Saturday, December 16, 2006

Go, Virginia!
Today a Minotaur rocket successfully lifted off from Wallops Island, Virginia, and successfully deployed its payload. Woohoo! For the full story, go here. Given the overall abysmal progress we as a species have made since abandoning the moon in the early 70s, I'll take any small accomplishment as a positive step.

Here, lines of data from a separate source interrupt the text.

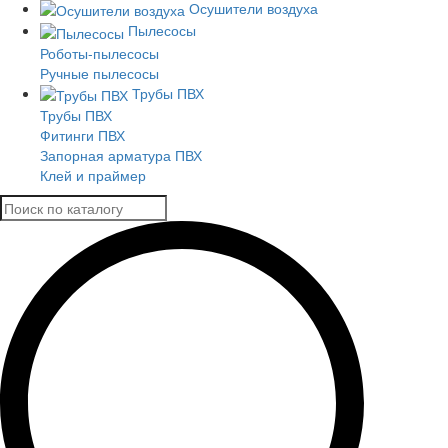
Осушители воздуха
Пылесосы
Роботы-пылесосы
Ручные пылесосы
Трубы ПВХ
Трубы ПВХ
Фитинги ПВХ
Запорная арматура ПВХ
Клей и праймер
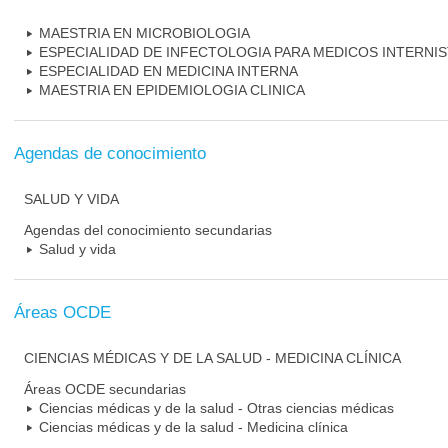
MAESTRIA EN MICROBIOLOGIA
ESPECIALIDAD DE INFECTOLOGIA PARA MEDICOS INTERNI
ESPECIALIDAD EN MEDICINA INTERNA
MAESTRIA EN EPIDEMIOLOGIA CLINICA
Agendas de conocimiento
SALUD Y VIDA
Agendas del conocimiento secundarias
Salud y vida
Áreas OCDE
CIENCIAS MÉDICAS Y DE LA SALUD - MEDICINA CLÍNICA
Áreas OCDE secundarias
Ciencias médicas y de la salud - Otras ciencias médicas
Ciencias médicas y de la salud - Medicina clínica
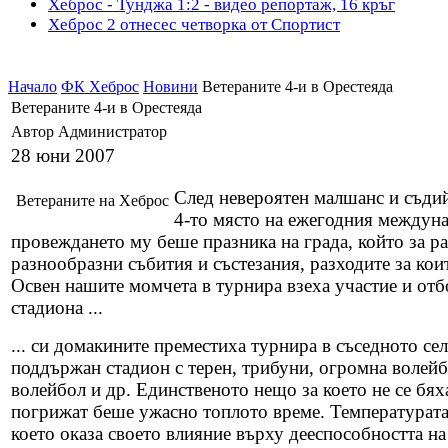
Хеброс - Тунджа 1:2 - видео репортаж, 16 кръг
Хеброс 2 отнесес четворка от Спортист
Начало
ФК Хеброс
Новини
Ветераните 4-и в Орестеяда
Ветераните 4-и в Орестеяда
Автор Администратор
28 юни 2007
След невероятен малшанс и съди
Ветераните на Хеброс
4-то място на ежегодния междуна
провеждането му беше празника на града, който за ра
разнообразни събития и състезания, разходите за кои
Освен нашите момчета в турнира взеха участие и отб
стадиона ...
... си домакините преместиха турнира в съседното се
поддържан стадион с терен, трибуни, огромна волейбо
волейбол и др. Единственото нещо за което не се бях
погрижат беше ужасно топлото време. Температурата 
което оказа своето влияние върху дееспособността на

Personally, I want to see more exploration of Near Earth Objects (NEOs: asteroids, burnt-out comets, etc.) from an exploitation perspective. What are these objects made of (carbon-rich materials, can water be extracted?, valuable metals, etc.) and what can we do with them? Can we develop automated factories that can mine the objects, refine the metal, form it, and sling it off to an orbit where we can retrieve it? If a particular object has sufficient water material contained within it, could we develop a factory to refine the water and store it in tanks to be used at a later date for refueling? Could we tow an object back to Earth-orbit for resource exploitation or as a base for manufacturing? Could we rendezvous a probe with an object that would then deploy a solar sail and, ever-so-slowly, steer it closer? An automated refinery/thruster that would first generate its own fuel, then use this fuel to move the object to Earth-orbit?

If we want to ensure the continuation of our species and elevate the standard of living of the destitute without destroying the planet in the process, we have to get out there. We have to explore, we have to develop new capabilities, and we have to harvest the resources available. If you want to read up on the subject, I suggest Robert Zubrin The Case for Mars and John S. Lewis Mining the Sky.